At the opening of the Dutch Pavilion, Betriz Colomina has run marathon interview sessions with Paola Antonelli, Thordis Arrhenius, Felix Burrichter, Odile Decq, Elizabeth Diller, Keller Easterling, James Taylor Foster, Eva Franch, Samia Henni, Nikolaus Hirsch, Francesca Hughes, Andres Jaque, Lesley Lokko, Niklas Maak, Winy Maas, Ivan Lopez Munuera, Alysa Nahmias, Pascal Schwaighofer, Felicity Scott, Madelon Vriesendorp, and Mark Wasiuta with pijamas format.
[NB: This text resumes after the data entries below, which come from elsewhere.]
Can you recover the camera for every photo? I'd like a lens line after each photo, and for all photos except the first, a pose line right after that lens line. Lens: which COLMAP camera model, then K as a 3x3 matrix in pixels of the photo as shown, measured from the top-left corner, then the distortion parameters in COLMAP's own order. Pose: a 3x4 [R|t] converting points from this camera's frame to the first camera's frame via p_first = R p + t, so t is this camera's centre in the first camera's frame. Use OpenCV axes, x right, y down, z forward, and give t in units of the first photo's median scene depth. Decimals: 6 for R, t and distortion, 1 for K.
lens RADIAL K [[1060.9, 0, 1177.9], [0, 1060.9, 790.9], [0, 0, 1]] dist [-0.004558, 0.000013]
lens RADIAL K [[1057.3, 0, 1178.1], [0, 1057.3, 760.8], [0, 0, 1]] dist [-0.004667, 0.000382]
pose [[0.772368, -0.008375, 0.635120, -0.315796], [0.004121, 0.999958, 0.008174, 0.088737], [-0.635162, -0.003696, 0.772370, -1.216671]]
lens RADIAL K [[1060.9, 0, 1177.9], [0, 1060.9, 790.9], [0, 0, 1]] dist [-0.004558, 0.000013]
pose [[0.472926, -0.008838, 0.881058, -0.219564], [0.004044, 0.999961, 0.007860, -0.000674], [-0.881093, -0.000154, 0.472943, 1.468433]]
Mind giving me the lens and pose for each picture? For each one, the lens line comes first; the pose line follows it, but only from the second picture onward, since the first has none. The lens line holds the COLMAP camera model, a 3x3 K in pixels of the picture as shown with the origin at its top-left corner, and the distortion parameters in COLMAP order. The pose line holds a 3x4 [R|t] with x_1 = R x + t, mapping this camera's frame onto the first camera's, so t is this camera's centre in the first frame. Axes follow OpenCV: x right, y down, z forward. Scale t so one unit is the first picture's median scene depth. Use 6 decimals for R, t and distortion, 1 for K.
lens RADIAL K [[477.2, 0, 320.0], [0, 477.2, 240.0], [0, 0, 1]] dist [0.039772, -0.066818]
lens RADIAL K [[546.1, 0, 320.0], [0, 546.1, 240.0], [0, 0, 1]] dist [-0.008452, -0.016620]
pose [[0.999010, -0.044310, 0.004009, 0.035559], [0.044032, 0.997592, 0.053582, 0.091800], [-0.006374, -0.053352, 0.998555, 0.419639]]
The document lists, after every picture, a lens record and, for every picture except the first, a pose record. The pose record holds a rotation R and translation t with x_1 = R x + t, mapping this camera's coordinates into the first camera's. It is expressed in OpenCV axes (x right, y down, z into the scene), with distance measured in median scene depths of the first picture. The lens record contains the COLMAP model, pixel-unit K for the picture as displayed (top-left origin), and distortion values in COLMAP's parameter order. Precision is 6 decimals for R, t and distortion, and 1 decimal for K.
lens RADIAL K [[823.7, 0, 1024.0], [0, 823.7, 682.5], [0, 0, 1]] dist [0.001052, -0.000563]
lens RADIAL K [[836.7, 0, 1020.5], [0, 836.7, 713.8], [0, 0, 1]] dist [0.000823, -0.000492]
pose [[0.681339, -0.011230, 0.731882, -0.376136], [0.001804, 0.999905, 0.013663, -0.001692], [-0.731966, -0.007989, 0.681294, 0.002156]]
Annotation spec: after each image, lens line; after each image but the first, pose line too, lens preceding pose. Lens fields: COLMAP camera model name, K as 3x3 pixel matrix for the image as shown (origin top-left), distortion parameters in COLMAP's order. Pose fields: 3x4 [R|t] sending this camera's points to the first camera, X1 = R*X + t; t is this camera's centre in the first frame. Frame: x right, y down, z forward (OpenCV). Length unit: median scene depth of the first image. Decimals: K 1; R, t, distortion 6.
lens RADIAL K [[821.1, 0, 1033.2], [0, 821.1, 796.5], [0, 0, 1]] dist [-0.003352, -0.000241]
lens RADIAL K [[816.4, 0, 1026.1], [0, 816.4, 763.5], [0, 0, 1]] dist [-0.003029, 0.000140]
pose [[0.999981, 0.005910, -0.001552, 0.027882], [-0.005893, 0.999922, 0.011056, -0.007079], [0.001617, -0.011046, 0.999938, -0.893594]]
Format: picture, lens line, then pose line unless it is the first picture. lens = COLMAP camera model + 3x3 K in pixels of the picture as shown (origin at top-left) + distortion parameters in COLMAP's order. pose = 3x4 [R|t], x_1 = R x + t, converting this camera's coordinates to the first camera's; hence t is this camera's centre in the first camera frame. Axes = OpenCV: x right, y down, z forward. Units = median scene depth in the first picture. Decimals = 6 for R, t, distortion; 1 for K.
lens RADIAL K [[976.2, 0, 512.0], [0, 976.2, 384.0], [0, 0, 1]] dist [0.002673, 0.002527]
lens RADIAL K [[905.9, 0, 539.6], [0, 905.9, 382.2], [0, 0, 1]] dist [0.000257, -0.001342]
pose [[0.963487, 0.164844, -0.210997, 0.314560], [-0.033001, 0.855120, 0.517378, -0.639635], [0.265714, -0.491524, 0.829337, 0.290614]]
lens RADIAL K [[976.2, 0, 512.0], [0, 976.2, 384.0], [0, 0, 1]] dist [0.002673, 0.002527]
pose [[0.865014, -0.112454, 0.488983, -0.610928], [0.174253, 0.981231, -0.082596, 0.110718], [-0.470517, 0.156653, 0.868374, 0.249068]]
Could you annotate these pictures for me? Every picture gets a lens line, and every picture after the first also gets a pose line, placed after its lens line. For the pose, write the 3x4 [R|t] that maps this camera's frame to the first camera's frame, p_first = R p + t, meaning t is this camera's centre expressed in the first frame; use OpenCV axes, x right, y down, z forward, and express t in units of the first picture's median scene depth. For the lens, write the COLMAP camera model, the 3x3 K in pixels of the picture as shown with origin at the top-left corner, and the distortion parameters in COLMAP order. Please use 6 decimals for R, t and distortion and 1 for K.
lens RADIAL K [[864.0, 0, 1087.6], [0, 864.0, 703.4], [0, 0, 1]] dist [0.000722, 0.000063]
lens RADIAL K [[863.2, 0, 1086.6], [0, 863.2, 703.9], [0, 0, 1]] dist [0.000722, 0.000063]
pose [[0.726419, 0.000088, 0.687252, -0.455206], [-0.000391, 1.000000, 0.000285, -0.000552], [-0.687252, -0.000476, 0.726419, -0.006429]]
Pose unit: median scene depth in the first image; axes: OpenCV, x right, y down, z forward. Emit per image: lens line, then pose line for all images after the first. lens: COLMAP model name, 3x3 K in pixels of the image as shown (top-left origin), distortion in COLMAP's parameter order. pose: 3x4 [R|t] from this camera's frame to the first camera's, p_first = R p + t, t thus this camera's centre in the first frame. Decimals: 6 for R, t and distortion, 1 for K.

"The Netherlands is, arguably, a testing ground where the future of labor has been and continues to be reimagined. The work of architect and artist Constant Nieuwenhuys has been a particular trigger for this conversation. In Constant’s New Babylon (1956–74)—an architectural paradigm of free space and leisure afforded by automation—society devotes its energy to creativity and play, and individuals can design their own environments," stated in the Pavilion's project description.
"And yet, as Constant’s oeuvre evolved, his optimistic vision on the possibilities and pleasures of automated labor gradually gave way to a more conflicted perspective. Violence would not be eradicated by the new technological order, mobilized to satisfy society’s immediate needs; it would become, rather, an intrinsic part of its processes and aims."
In the Renderlands room, Liam Young has filled the room with a series of models, to show that how Indian factory workers are not considered deeply for the futuristic projects developed by Western architects.
"In line with this collaborative working method, curator Marina Otero Verzier has created a multidisciplinary exhibition for the Dutch Pavilion. This showcases the ambition to not only overcome national boundaries but to operate beyond disciplinary boundaries as well," said Barbera Wolfensberger, the current Director-General of Culture and Media.